> [Exercise 1]
According to the lameness monitoring excerpt, on how many New Zealand farms will the new system be piloted this season?
> [Exercise 2]
Extend the article on the OmniEye Locomotion lameness monitoring system, picking up after its final sentence.

> [Excerpt]
A new automated monitoring system designed for the early detection of lameness among dairy herds will be piloted on 50 New Zealand farms this season.

Its creators, Dunedin company Iris Data Science had the system on display in the innovations marquee at Fieldays, where it was oversubscribed as eager farmers signed up to be part of the pilot.

“We’re really pleased; we were not sure what the reception was going to be like,” Iris Data Science’s co-founder and managing director Greg Peyroux says.

Feedback from those farmers will then be used if it needs to be tweaked before commercial release.

The pilot follows the system’s initial successful trial on five South Island dairy farms.

Called OmniEye Locomotion, it uses an on-farm camera mounted on a farm’s exit race, which collects tens of thousands of data points from every cow as it exits the milking shed.

Using AI, a computer then identifies each cow and gives it a locomotion score based on DairyNZ guidelines for lameness scoring.

The data is then displayed on a dashboard for the farmer to see. It uses a traffic light system to indicate whether the cow has a potential foot issue, with red being an obvious problem, orange being a warning and green being healthy.

“It’s all about early detection. If you get in early, you can reduce the cost massively,” he says.

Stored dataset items

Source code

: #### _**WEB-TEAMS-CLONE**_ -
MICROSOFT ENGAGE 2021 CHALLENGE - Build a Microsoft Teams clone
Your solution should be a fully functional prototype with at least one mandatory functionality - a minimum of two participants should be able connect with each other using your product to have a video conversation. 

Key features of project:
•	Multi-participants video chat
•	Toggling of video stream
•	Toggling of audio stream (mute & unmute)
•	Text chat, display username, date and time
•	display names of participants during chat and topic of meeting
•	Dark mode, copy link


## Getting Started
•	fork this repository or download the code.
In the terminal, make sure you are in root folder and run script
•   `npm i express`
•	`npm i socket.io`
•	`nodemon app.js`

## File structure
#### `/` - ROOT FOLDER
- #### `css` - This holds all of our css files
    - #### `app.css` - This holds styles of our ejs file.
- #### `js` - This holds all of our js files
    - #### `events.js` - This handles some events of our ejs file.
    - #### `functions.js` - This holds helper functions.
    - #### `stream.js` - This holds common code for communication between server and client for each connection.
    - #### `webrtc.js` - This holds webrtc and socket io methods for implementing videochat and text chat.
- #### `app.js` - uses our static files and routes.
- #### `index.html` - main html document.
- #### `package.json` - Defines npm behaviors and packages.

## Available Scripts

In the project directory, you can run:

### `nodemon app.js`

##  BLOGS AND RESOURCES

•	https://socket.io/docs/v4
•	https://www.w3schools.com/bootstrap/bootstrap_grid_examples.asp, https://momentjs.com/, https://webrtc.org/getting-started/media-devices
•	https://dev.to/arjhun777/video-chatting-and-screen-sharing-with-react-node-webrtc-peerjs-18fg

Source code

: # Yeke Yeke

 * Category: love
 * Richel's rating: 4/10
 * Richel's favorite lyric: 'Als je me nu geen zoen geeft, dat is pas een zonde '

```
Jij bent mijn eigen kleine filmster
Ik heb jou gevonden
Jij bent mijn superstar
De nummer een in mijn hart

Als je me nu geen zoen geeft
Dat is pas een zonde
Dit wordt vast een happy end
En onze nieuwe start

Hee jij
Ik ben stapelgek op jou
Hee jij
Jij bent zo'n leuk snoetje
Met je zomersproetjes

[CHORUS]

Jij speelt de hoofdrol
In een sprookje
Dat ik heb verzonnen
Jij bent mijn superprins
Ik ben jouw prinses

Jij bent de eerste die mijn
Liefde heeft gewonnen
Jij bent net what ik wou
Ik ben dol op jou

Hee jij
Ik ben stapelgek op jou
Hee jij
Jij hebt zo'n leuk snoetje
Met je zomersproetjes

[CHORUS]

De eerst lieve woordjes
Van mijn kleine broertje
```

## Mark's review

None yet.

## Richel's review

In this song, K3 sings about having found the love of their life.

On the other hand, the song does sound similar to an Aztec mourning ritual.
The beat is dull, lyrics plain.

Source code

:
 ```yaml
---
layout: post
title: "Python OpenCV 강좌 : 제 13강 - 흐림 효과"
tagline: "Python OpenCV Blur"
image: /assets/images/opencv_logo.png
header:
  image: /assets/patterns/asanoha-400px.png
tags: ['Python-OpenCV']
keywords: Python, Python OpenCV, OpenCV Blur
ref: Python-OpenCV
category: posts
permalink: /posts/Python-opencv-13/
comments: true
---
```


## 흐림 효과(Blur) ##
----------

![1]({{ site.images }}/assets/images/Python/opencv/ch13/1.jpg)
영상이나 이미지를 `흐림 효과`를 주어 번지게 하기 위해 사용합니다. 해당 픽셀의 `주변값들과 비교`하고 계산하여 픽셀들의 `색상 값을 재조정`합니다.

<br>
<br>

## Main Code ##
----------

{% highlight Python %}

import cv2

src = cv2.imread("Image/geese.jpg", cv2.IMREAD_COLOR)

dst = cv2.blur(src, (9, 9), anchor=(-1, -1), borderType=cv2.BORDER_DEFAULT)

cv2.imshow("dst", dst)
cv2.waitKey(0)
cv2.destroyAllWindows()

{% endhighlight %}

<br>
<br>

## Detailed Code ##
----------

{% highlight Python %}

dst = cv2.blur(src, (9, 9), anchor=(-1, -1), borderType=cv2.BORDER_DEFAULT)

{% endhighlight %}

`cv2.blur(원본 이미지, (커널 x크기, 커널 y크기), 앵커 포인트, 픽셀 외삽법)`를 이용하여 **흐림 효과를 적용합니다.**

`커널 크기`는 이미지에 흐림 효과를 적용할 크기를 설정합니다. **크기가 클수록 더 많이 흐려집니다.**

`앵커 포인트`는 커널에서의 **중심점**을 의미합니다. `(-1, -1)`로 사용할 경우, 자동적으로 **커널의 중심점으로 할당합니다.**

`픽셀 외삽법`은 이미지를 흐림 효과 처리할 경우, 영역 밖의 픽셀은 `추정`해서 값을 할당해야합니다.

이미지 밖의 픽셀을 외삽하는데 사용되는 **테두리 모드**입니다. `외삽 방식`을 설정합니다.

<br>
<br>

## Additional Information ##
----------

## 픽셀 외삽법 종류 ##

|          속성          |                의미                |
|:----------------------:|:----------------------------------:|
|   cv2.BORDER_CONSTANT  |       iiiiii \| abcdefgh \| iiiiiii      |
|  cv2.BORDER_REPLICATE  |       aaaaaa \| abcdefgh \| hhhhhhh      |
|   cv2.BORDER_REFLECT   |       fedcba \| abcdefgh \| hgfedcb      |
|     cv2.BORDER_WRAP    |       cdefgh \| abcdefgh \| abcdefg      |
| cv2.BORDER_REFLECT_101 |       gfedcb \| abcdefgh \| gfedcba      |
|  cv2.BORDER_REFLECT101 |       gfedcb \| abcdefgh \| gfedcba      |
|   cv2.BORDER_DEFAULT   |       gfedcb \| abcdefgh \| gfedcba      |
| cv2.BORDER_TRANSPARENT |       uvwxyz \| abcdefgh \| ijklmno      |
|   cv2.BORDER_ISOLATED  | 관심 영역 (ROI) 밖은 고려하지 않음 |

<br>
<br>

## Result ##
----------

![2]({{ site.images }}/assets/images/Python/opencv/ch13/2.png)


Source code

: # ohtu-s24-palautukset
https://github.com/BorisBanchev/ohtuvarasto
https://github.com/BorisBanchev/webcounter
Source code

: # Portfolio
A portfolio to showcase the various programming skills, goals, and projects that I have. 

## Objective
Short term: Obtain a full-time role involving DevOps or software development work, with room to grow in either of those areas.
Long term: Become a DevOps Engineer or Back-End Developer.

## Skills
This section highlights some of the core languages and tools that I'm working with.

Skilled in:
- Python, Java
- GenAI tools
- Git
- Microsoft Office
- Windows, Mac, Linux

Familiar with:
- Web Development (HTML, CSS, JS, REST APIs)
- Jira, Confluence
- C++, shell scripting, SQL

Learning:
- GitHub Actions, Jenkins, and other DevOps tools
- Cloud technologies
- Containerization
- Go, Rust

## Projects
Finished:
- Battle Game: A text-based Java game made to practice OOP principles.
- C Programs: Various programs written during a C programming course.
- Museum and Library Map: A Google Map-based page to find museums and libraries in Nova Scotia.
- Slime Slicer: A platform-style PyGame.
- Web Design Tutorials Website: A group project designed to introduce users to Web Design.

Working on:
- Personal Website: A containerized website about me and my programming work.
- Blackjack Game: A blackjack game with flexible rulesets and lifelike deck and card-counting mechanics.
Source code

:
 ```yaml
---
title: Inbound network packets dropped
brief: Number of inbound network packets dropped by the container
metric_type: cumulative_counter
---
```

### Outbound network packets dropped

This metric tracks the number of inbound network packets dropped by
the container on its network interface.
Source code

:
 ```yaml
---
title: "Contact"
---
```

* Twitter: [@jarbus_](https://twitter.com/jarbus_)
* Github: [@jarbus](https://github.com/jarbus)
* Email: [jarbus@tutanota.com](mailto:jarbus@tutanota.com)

> [Exercise output 1]
On 50 New Zealand farms.

> [Exercise output 2]
Farmers receive real-time information that they can action by either automatically or manually drafting cows that need treatment, allowing for remote diagnostics for livestock by a vet.

Another product in the system – OmniEye Diary – gives visual verification of an animal’s condition over time to provide better understanding of the herd’s health.

The software was originally designed for facial recognition in the sheep industry. However, Peyroux says they soon realised there was not a huge market for the product because NZ’s outdoor farming system meant the farmer seldom saw each individual sheep.

But farmers see their dairy cows much more frequently. He spent most of last year’s lockdown ringing people to get feedback on how the technology could be best used in the dairy industry.

“The clear winner was lameness,” he says.

“We understand lameness is a huge issue for farmers in New Zealand, costing thousands of dollars each year through a loss of production and is also a major animal welfare issue.”

He hoped to have the technology installed on the farms by September and the pilot to get underway.

Peyroux says installing the system has a one-off $5000 cost and a $1 per cow per month cost to help pay for the data storage costs during the milking season.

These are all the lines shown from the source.